A frustração de ninguém lhe responder a estas questões, que lhe parecem anómalas, levou-o ao desespero e a tomar atitudes que muitos reprovam, como o de divulgar textos que chegam a insultar quem percorreu esses caminhos paralelos à Educação como o seu colega Nelson Lima, ele próprio eventualmente uma vítima do sistema, que como denuncia o Joaquim, “anicha” professores onde existe vaga, independentemente do seu currículo ser aquele que mais interessa ao fim em vista: neste caso a Educação. Também não aprecio esta forma de protesto que procura envolver todos os membros da comunidade académica num assunto que eventualmente não poderão julgar com isenção por não conhecerem toda a envolvente, e que por isso castiga quem não esperava tal ataque quando inocentemente divulga o que tem construído ao longo dos anos na UM, ou seja uma Micoteca, que sem dúvida tem muito interesse e mérito, embora talvez não para o Instituto de Educação, pelo menos directamente.

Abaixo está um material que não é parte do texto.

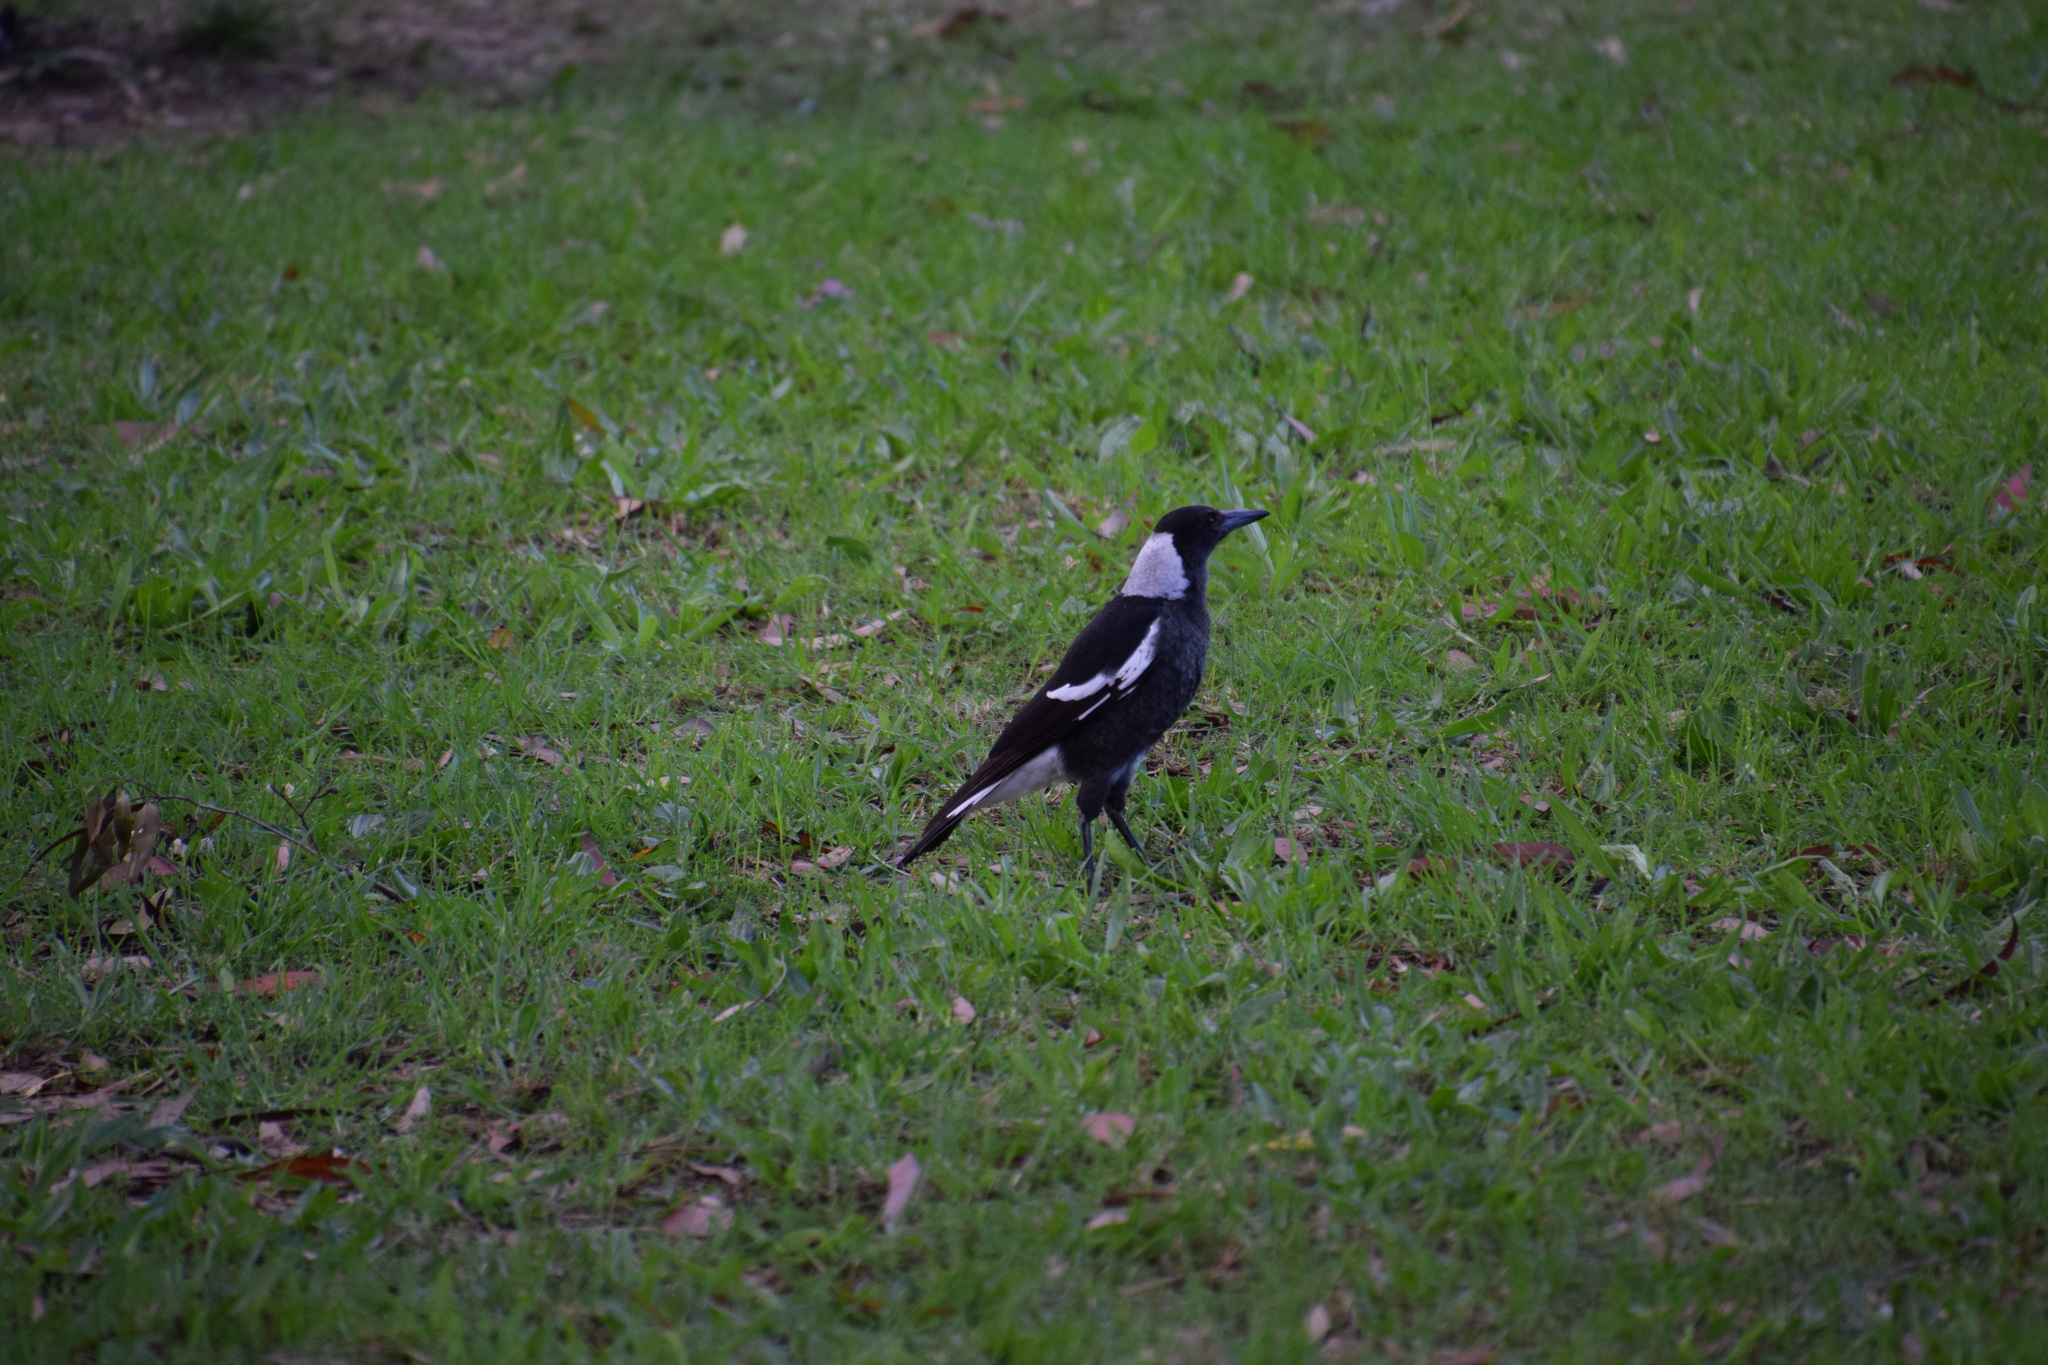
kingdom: Animalia
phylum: Chordata
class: Aves
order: Passeriformes
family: Cracticidae
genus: Gymnorhina
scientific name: Gymnorhina tibicen
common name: Australian magpie
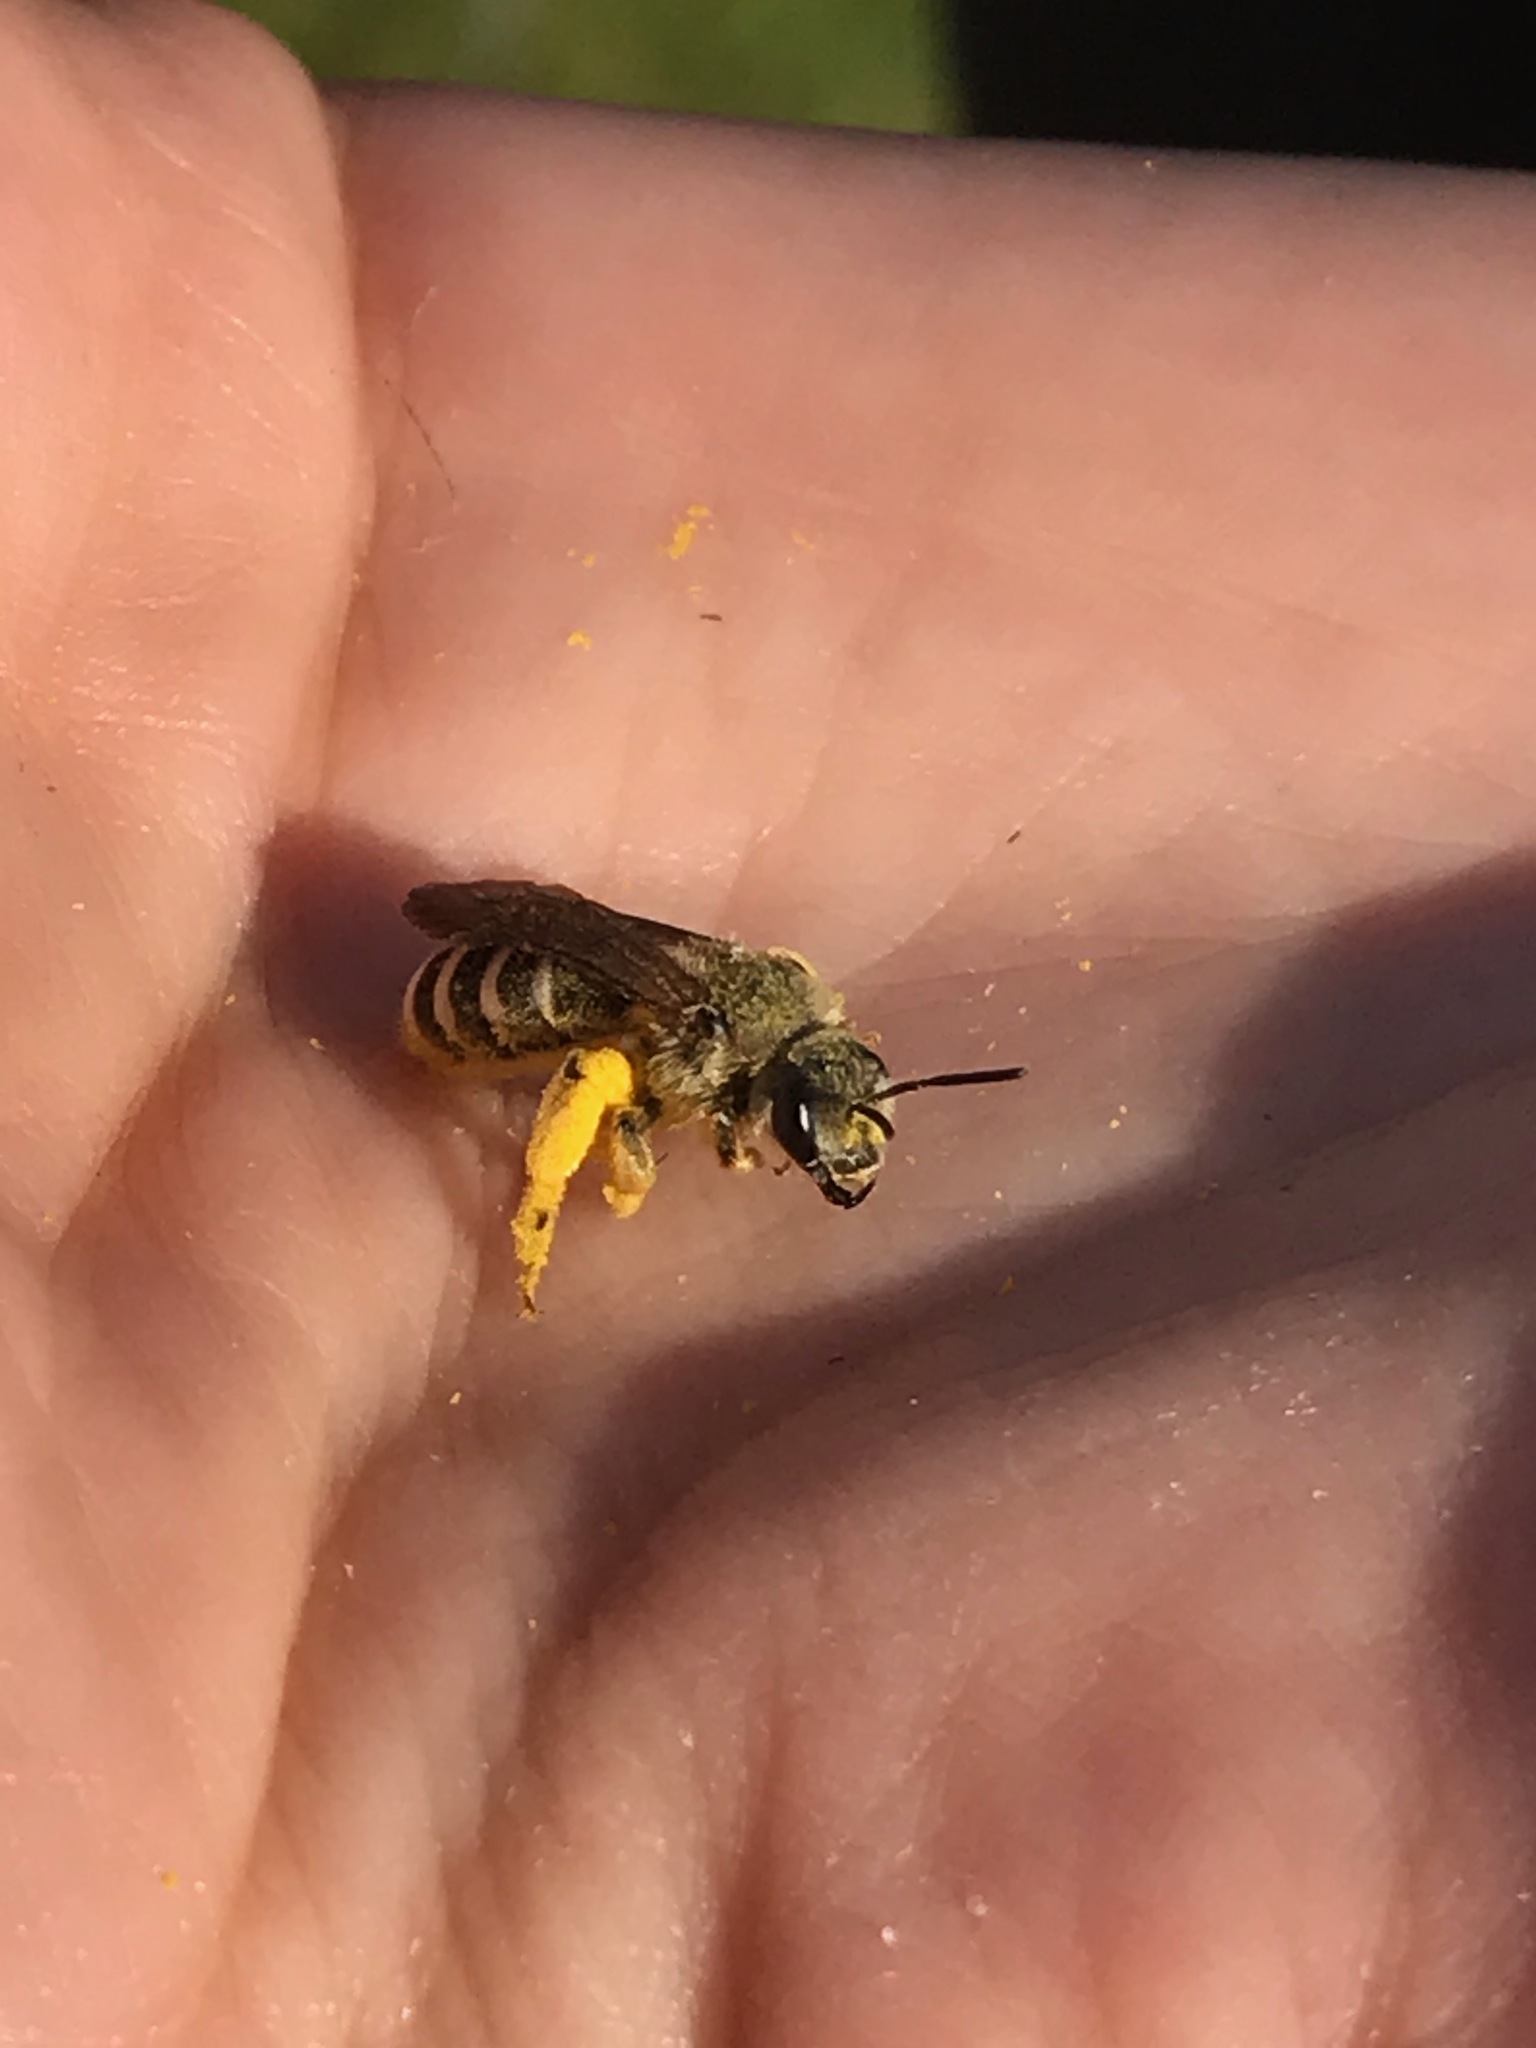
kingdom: Animalia
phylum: Arthropoda
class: Insecta
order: Hymenoptera
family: Halictidae
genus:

Dito isto, também compreendo o grito de revolta do Joaquim, que entendo não como um ataque ao seu colega, mas mais um grito contra o sistema que o usou e o "cuspiu" quando ele se tornou incómodo. Infelizmente há vários casos destes nas Universidades, não só na UM como é bom de ver, e não há quem se interesse e procure resolvê-los. Para os alunos há o Procurador do aluno, mas infelizmente para os professores isso não existe.
Amigos Joaquim e Nelson, que não tenho o prazer de conhecer, como os compreendo! O Joaquim por não ter sido reconhecido o seu mérito, o Nelson que fez algo que ninguém lhe pediu para fazer, uma Micoteca, o que na Função Pública é invulgar. E se o fez por vias paralelas é porque não o poderia fazer por outras vias. Mas por favor, o vosso inimigo é o mesmo por isso não se digladiem mutuamente. Antes combatam o sistema juntos. Vejam como se originou toda esta confusão de critérios e exponham essas incongruências juntos, sugerindo rearranjos de sub-unidades orgânicas ou mesmo Unidades orgânicas de modo a que todos no futuro tenha uma vaga onde poderá correctamente se “anichar”, sem usar o nicho alheio.
É minha convicção e já a exprimi aqui neste espaço, que a UM já devia ter feito esse estudo global, reorganizar-se em novas e restruturadas unidades e sub-unidades. Não o faz para não mexer nos interesses instalados e como consequência temos casos como este, que imagino ser só a ponta do iceberg.